## EXTRAIT
++++++++++

Pour les organisations, ces avancées technologiques visent l’amélioration des processus et de la performance, éventuellement de la rentabilité. Or, il y a encore peu d’encadrement réglementaire de l’IA, et quand bien même il en existerait une, les progrès sont si rapides que la législation deviendrait rapidement obsolète. «C’est pourquoi la réflexion éthique est devenue un incontournable. Cela touche en effet de nombreux enjeux. On peut se demander par exemple si ces technologies sont bénéfiques pour le bien commun, si elles sont désirables. Aussi, même si elles ont été développées en toute intégrité, il peut exister un potentiel d’utilisation malveillante ou non éthique de certaines technologies. Et puis, à qui revient la responsabilité d’une décision prise par un système d’IA, et qui sera imputable en cas d’erreur?», illustre Joé T. Martineau. Elle ajoute que se pose également la question de la confiance et de l’acceptabilité sociale, car si le public rejette ces technologies, cela nuira nécessairement à leur utilisation et leur adoption. «Pour certaines de ces technologies, notamment celles mobilisant l’apprentissage profond, il y a un phénomène de boîte noire : parfois il est difficile de comprendre et d’expliquer comment le système est arrivé à une suggestion, une décision. Ce manque d’explicabilité est problématique, car moins un système est transparent, et moins les utilisateurs lui feront confiance, voudront l’adopter», dit la professeure. Au bout du compte, les entreprises pourraient avoir investi dans des technologies coûteuses et sophistiquées qu’elles devront mettre au rencard faute d’acceptabilité sociale.

++++++++++

## CONSIGNE ÉCRITE 1
Mettez sous forme de liste JSON de chaînes les lignes du relevé, en commençant à sa première ligne et en terminant à la ligne qui contient « Point (737, 36) is in front. », ces deux lignes comprises. Chaque ligne devient une chaîne, sans les lignes vides.
L'extrait et le relevé proviennent de sources différentes.

Relevé de relations spatiales:
++++++++++

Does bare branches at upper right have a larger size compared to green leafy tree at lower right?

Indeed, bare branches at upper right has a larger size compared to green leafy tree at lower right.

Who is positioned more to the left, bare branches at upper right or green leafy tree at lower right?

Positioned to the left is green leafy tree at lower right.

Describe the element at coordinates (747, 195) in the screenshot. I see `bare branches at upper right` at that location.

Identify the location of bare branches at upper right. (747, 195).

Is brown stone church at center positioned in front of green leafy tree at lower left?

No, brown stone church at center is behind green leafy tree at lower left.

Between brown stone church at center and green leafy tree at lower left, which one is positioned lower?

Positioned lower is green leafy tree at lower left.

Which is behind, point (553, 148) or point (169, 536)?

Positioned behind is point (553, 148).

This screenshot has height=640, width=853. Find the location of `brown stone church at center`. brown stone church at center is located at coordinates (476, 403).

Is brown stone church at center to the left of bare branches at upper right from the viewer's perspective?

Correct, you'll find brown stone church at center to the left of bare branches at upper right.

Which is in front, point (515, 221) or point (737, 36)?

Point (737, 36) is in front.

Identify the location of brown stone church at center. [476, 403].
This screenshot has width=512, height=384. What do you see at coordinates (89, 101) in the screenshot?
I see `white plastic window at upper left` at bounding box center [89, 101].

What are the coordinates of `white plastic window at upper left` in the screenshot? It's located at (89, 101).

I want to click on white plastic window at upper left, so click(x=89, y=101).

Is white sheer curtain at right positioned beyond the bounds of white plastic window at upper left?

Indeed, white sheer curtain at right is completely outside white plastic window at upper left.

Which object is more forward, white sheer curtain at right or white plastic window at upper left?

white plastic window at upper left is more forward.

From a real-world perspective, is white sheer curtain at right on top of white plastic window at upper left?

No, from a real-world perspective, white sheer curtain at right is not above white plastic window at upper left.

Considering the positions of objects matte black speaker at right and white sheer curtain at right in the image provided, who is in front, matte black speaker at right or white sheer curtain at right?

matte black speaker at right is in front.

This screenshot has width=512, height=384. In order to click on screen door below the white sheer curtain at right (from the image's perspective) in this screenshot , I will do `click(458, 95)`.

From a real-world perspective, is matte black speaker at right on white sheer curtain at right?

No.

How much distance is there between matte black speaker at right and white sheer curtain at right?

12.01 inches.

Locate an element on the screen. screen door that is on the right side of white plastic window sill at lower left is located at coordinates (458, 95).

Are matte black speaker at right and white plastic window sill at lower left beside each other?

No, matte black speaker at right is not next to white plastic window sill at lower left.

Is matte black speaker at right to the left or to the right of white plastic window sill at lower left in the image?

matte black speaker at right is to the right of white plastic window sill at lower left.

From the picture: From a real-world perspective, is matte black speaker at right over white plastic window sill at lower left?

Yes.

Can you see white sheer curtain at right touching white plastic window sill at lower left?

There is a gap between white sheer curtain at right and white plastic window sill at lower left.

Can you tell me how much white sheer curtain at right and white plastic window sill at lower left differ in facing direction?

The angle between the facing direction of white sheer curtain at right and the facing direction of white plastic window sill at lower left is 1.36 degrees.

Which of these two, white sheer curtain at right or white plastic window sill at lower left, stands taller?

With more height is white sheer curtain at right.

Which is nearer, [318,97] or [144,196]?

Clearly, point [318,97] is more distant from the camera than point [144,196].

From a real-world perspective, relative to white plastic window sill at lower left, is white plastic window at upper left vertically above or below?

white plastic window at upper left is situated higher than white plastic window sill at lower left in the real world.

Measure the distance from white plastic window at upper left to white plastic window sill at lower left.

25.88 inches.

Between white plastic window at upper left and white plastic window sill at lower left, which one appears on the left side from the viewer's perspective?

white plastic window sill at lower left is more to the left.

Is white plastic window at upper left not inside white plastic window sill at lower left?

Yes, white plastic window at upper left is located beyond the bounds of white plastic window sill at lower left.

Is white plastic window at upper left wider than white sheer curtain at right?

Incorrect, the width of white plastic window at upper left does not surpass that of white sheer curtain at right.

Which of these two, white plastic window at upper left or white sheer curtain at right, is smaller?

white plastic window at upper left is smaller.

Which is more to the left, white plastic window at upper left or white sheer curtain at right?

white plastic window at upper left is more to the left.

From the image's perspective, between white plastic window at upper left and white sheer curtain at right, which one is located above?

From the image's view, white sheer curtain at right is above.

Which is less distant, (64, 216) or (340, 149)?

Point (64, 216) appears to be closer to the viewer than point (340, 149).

++++++++++

## CONSIGNE ÉCRITE 2
D'après l'extrait, pourquoi le manque d'explicabilité des systèmes d'IA est-il problématique ?

## RÉPONSE 1
[
  "Does bare branches at upper right have a larger size compared to green leafy tree at lower right?",
  "Indeed, bare branches at upper right has a larger size compared to green leafy tree at lower right.",
  "Who is positioned more to the left, bare branches at upper right or green leafy tree at lower right?",
  "Positioned to the left is green leafy tree at lower right.",
  "Describe the element at coordinates (747, 195) in the screenshot. I see `bare branches at upper right` at that location.",
  "Identify the location of bare branches at upper right. (747, 195).",
  "Is brown stone church at center positioned in front of green leafy tree at lower left?",
  "No, brown stone church at center is behind green leafy tree at lower left.",
  "Between brown stone church at center and green leafy tree at lower left, which one is positioned lower?",
  "Positioned lower is green leafy tree at lower left.",
  "Which is behind, point (553, 148) or point (169, 536)?",
  "Positioned behind is point (553, 148).",
  "This screenshot has height=640, width=853. Find the location of `brown stone church at center`. brown stone church at center is located at coordinates (476, 403).",
  "Is brown stone church at center to the left of bare branches at upper right from the viewer's perspective?",
  "Correct, you'll find brown stone church at center to the left of bare branches at upper right.",
  "Which is in front, point (515, 221) or point (737, 36)?",
  "Point (737, 36) is in front."
]

## RÉPONSE 2
Parce que moins un système est transparent, moins les utilisateurs lui feront confiance et voudront l'adopter.